When Gay Byrne spoke to Ray D’Arcy this week about the TV show, ‘Once More With Feeling: The Meaning of Life’, which aired last night, we all perked up a little bit, and listened.
Perhaps because of his reticence in expressing his opinions over the years, Gaybo has been conferred, as he ages, with an almost mystical wisdom.
After numerous financial ups and downs and more recently, gruelling cancer treatment, Byrne gave what has probably been his most revealing interview ever.
He’s been a noted workaholic all his life, and is nothing short, really, of an icon. He presided over some of the most notable moments in Irish history, bringing topics like contraception, divorce and rape and incest into the national conversation. His work made a very real difference to many people.
And now, finally almost-retired, he’s reflecting on his life and work (although he’s keeping the door open for a possible return to his Sunday show on Lyric FM).
When Ray D’Arcy asked him if he had any regrets, the answer spoke, I think, to so many listeners who dedicate long hours to work in the name of money or ambition, or just, well, because that’s what they do.
It certainly spoke to me, as I listened in the office while preparing our own radio show, and thinking of my freelance work, and trying to figure out collection times and childcare and holiday plans for that precious four weeks off that we get per year.
He regrets not being around more as his little girls grew up. He regrets spending so much time in RTE. He regrets not pursuing other projects outside RTE.
Working in the media, it is hard not to get sucked in by our stories, as well as the validation we get from strangers. While most of us have some noble motives – many journalists have causes and stories that have become personal to them and will drive them to work harder, dig deeper and probe further – attention and praise are basic human desires, and people who desire those are naturally drawn to the media.
But there is no attention like the intense and gleeful gaze of a toddler shouting, over and over, ‘MamaDadaMamaDada’ the moment he wakes up in the morning. There is immense joy in the knowledge that nobody else can make them smile like you can, and a kind of poignancy in the certainty that nobody will ever be as happy to see you again.
And there is, I now realise, no difference to be made more important than the one you make in the life of your own children. If you decide to become a parent, that has to be the paramount concern. Campaigns and crusades for causes make many of us who we are, but our own children must be our first cause.

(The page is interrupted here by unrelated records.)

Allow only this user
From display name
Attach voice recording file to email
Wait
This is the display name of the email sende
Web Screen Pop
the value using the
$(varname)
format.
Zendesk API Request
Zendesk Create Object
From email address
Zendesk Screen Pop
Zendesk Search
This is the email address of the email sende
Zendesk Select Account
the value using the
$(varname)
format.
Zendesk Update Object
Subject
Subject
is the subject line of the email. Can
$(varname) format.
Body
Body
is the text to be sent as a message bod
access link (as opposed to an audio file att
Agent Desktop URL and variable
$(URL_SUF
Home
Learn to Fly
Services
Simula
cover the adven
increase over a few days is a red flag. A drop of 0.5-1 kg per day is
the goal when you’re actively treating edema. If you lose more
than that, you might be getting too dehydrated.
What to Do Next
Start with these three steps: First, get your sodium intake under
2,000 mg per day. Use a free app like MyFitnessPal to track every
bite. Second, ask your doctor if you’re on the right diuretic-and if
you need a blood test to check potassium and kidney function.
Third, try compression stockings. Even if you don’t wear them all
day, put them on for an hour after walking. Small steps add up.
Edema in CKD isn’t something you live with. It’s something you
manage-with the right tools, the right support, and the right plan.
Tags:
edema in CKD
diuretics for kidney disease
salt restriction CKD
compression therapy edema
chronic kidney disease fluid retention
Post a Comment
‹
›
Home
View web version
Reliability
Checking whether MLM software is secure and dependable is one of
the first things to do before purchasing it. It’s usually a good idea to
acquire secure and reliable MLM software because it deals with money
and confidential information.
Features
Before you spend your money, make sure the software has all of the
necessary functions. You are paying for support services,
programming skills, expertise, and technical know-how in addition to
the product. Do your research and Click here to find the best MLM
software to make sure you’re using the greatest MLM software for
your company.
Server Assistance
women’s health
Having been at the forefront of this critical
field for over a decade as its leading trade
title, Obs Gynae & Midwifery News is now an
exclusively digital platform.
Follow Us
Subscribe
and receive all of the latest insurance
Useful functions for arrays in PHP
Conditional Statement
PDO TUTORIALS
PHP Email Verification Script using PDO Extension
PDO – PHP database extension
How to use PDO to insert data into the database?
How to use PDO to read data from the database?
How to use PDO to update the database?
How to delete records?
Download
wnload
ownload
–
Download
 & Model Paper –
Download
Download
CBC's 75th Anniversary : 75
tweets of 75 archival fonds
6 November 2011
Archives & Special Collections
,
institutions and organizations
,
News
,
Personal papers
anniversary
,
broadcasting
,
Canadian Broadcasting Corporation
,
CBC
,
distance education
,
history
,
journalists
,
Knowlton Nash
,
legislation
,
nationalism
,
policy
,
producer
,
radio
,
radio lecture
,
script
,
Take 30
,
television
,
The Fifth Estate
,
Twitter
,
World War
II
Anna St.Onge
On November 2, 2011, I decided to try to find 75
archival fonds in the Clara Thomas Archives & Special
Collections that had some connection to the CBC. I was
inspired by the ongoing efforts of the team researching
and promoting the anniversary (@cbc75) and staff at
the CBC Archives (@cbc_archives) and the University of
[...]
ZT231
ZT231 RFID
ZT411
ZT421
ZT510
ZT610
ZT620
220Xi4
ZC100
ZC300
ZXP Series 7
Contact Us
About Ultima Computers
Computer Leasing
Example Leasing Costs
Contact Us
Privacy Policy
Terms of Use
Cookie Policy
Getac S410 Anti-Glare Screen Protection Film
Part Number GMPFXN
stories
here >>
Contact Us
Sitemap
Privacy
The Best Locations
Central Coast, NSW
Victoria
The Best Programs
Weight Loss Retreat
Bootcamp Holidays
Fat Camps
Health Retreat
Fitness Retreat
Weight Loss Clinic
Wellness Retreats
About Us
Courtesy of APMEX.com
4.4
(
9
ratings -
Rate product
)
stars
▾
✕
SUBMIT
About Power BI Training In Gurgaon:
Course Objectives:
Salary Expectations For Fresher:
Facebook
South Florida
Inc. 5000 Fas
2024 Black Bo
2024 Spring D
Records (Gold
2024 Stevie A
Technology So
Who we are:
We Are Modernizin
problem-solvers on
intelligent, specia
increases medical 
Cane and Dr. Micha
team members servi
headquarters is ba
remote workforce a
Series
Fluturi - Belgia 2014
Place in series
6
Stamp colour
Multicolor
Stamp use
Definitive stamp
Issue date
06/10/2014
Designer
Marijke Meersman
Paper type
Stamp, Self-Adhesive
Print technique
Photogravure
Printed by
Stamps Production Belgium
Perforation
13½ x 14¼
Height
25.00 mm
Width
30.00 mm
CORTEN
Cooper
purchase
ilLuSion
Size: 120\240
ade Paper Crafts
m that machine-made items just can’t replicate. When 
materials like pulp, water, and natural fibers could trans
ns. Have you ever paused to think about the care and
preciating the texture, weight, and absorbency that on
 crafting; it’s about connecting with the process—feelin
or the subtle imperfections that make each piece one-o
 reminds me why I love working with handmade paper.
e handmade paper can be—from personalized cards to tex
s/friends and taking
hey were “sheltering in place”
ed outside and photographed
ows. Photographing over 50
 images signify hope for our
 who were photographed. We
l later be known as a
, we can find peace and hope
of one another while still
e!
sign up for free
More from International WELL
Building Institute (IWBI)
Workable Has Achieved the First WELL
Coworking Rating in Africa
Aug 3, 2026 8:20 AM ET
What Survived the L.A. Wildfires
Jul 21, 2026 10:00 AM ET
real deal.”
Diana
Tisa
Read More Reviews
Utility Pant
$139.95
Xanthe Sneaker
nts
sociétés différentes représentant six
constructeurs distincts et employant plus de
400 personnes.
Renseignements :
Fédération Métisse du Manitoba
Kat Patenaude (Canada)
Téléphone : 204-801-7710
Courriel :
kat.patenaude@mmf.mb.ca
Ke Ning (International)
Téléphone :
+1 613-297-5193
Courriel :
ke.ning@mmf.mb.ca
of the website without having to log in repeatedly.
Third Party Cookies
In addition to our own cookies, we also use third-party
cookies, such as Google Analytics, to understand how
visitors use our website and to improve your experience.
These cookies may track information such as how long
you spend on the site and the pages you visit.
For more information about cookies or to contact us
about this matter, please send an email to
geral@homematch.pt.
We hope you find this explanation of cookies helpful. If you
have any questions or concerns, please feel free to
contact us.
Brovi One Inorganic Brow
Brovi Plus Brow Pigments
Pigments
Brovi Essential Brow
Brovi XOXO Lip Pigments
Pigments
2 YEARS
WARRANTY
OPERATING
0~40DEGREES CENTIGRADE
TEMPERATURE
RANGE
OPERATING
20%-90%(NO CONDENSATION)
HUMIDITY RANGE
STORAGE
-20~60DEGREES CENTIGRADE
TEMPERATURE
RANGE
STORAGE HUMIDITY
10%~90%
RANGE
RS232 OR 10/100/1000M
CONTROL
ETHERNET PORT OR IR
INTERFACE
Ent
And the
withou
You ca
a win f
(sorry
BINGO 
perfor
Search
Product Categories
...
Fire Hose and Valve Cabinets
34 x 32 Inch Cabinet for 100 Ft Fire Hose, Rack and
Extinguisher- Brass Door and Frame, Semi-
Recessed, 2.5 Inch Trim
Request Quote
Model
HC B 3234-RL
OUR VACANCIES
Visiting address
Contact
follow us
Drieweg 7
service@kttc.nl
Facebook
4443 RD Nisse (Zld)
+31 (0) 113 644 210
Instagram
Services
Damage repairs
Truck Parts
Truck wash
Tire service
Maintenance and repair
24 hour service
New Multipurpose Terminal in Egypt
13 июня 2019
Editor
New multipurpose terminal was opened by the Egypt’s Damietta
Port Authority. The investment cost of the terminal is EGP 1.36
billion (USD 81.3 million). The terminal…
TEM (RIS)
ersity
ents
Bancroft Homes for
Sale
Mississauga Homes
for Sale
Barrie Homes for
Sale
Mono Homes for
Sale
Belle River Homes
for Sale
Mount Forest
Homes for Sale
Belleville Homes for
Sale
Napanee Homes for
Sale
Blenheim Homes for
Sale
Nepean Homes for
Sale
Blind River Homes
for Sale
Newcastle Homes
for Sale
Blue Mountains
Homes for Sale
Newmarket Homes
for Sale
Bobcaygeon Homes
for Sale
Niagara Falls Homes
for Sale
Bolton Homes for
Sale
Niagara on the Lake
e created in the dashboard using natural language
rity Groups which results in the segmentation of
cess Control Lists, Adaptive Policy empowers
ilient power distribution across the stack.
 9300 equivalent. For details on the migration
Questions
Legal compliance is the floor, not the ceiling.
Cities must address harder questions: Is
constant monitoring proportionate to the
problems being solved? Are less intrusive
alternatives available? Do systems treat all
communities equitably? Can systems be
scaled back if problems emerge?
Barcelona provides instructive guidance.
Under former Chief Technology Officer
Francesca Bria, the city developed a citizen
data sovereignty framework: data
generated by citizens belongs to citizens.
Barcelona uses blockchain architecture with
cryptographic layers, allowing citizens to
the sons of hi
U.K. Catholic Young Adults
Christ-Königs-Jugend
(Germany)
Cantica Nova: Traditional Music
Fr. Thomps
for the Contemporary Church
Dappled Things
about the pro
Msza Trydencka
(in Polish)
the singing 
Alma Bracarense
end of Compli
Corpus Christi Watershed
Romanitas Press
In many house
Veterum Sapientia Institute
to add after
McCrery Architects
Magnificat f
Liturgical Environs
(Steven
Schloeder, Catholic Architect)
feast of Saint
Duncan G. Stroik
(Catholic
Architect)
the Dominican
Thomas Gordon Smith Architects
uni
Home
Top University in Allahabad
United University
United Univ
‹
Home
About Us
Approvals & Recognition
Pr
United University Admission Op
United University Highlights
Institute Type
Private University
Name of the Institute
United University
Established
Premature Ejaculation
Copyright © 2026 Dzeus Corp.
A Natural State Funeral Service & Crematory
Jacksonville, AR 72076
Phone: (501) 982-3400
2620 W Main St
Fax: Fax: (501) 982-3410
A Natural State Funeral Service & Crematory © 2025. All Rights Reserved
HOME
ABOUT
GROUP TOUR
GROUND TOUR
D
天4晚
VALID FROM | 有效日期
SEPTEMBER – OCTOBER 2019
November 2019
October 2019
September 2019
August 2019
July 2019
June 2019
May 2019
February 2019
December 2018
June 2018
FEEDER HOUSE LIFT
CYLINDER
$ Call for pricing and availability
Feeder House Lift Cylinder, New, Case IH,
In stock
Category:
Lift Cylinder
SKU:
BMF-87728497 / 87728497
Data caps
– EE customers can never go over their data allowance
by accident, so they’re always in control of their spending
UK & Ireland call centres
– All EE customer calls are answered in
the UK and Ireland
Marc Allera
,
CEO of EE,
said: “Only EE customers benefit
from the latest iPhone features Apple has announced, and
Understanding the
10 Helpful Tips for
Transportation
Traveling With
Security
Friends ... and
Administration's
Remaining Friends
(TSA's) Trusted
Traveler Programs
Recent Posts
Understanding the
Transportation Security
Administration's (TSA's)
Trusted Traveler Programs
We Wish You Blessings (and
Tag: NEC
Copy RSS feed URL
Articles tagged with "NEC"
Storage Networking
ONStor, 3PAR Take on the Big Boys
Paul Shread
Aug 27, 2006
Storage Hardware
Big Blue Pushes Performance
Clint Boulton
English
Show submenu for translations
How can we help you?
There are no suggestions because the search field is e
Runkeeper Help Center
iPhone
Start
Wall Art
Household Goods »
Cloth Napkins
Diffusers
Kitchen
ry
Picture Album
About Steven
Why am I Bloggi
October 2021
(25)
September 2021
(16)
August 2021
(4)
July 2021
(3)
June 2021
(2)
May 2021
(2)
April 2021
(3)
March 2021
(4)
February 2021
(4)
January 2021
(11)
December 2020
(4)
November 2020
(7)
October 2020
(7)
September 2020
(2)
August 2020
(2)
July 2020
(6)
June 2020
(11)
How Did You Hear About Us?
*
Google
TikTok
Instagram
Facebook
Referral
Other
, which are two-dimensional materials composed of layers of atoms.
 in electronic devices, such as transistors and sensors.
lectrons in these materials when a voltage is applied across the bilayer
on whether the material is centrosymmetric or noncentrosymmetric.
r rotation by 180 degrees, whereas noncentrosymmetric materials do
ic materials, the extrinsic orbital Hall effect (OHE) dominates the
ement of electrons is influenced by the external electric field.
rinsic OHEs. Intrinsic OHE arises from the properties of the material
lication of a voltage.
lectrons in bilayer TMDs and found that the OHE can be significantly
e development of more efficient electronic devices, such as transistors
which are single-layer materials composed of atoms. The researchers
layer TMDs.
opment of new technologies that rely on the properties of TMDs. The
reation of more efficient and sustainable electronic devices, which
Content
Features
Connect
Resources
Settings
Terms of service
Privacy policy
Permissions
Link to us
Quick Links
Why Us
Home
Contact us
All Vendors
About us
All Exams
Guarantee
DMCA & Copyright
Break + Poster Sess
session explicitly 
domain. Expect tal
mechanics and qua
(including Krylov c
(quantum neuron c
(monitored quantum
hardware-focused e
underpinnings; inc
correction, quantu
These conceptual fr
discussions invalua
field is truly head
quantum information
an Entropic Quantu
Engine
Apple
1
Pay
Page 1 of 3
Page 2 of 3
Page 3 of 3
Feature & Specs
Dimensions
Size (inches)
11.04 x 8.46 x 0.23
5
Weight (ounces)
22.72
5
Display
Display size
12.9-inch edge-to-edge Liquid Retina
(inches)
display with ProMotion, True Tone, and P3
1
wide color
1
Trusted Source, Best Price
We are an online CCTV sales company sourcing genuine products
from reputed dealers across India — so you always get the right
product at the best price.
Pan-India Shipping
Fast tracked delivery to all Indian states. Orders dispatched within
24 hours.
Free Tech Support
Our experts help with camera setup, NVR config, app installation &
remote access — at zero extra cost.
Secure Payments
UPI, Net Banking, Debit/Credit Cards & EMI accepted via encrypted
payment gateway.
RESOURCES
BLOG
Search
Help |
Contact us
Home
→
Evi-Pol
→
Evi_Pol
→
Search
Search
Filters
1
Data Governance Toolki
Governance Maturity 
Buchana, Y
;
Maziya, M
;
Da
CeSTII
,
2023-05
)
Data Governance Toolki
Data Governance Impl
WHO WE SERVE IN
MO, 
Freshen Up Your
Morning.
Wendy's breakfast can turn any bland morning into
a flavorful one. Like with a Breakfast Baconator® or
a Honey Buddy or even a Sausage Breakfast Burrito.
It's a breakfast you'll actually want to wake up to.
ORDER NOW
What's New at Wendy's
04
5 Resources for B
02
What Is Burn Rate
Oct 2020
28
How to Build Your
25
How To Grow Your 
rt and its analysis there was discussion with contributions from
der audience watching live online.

Before I became a parent, I believed it wouldn’t change me. I couldn’t understand how I would turn from one person into another. I’m career-driven, goal-oriented, attention-seeking. And I still am all those things. But now I’m regularly driven in a totally different direction, by a visceral need to see that smile every day, to feel those chubby little arms around my neck, and to stroke the hair on a peacefully sleeping head.
The two things can co-exist, but it’s hard. Women are regularly told we can’t have it all, and we can’t; compromise is everything, even when you’re lucky enough to have a job, a spouse and somewhere nice to live.
But it’s good for men to realise this applies to them too, because today, men expect and are expected to be full participants in the lives of their children. The men I know all value the things I have listed above as much as their work or their pay packet.
Gay Byrne never had the kind of rollercoaster personal life – a drug problem, a drink problem, a marriage breakup – experienced by other success stories of his generation. But his personal life fell victim to the mundane reality that men never had it all either, and that groundbreaking success in one field means sacrifice in another.
The majority of advice about work/life balance is aimed at women, at least where it includes things like housework and childcare (advice for men about work/life balance tends to include things like five-a-side soccer, never the children or indeed the laundry).
But balance is for everyone. Listening to Gaybo, I thought of the value of aiming for a life that is, well, a bit average. Of working towards your goals, of course, but knowing they take sacrifice, and assessing at the outset what exactly you are willing to sacrifice. Balancing what you must do for yourself and what you must do to be your best self. And whether, looking back at a long life, you will decide if the sacrifices were worth it.